Boner Fight for June 17th, 2020

Boner Candidate #1: I GUESS I’LL RESIGN. JUST KIDDING.

Weber State University Professor Scott Senjo has withdrawn his resignation and will no longer be stepping down from his position — an about-face that comes after he admitted to making several threatening comments on Twitter about those involved in the nationwide police protests. The school confirmed Senjo’s decision Tuesday, saying he “rescinded his resignation” in accordance with university policy. Tenured professors at Weber have five business days after giving notice to change their mind, said the school’s spokeswoman Allison Barlow Hess. “With his resignation withdrawn,” she added, “Professor Senjo returns to being on leave while Weber State conducts a review of the impact of his tweets on university operations.” He will now continue to be paid while the school investigates. Weber President Brad Mortensen sent a letter to faculty and students, though, that said Senjo “remains out of the classroom.” Senjo had originally quit June 3. At the time, he told The Salt Lake Tribune that he regretted his tweets and would step down “to suffer the consequences.”
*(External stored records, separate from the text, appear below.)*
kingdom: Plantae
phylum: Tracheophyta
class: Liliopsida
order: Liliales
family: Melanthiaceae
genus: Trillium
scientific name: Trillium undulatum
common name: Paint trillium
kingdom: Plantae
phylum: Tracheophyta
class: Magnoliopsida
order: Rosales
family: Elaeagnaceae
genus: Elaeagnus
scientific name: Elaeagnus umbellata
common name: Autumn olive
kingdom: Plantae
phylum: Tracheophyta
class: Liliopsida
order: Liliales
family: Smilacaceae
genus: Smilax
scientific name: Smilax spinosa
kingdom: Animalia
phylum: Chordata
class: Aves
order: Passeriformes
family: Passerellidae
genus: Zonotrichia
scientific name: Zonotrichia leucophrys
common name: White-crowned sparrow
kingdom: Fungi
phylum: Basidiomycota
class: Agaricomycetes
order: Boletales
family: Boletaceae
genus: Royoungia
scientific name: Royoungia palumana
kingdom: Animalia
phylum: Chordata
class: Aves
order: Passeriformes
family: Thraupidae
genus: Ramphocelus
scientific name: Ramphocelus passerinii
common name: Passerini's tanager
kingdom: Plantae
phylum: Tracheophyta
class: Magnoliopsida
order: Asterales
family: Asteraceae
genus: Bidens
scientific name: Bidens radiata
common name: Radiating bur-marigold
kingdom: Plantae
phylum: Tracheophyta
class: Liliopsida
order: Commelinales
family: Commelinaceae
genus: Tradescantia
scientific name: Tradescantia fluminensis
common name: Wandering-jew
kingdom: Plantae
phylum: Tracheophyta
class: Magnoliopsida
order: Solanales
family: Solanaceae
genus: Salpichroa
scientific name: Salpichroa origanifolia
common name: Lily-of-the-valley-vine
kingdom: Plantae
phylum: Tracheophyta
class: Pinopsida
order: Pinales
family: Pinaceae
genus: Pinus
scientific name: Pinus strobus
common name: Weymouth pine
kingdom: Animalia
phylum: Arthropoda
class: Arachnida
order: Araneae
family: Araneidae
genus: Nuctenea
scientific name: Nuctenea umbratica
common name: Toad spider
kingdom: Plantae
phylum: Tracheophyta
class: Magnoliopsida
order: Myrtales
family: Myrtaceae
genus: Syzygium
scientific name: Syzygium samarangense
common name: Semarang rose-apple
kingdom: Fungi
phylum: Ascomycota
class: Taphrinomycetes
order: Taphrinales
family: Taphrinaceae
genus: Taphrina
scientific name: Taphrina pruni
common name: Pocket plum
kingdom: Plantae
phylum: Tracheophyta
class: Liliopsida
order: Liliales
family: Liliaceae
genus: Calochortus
Boner Candidate #2: A PROMINENT UTAH SLAVE OWNER.

Abraham O. Smoot was hailed in a 2015 Brigham Young University magazine article as being “undaunted, powerful, and immovable … [having] a dignity to his presence, a rugged grandeur.” The 19th-century pioneer and benefactor was lauded for being a leader in The Church of Jesus Christ of Latter-day Saints and for financing the forerunner to the faith’s flagship school. The administration building on the Provo campus even bears his name. Nowhere in these accolades, however, does it mention that Smoot owned at least one slave — and, historians say, likely more. While doing research this week for his groundbreaking database, Century of Black Mormons, scholar W. Paul Reeve discovered that an enslaved man known only as “Tom, Brother Churches [sic] black man,” had been baptized into the church. Reeve, a professor of Mormon studies at the University of Utah, was already aware of the outlines of Tom’s life, he said in an interview Thursday, because of the work of other researchers, including Amy Tanner Thiriot, but not about his church membership. Tom came to Utah in 1852 as an enslaved man of Haden Wells Church, a Latter-day Saint convert from Tennessee. They were in Smoot’s migrant company and settled near Smoot, who would become mayor of Salt Lake City and, later, Provo.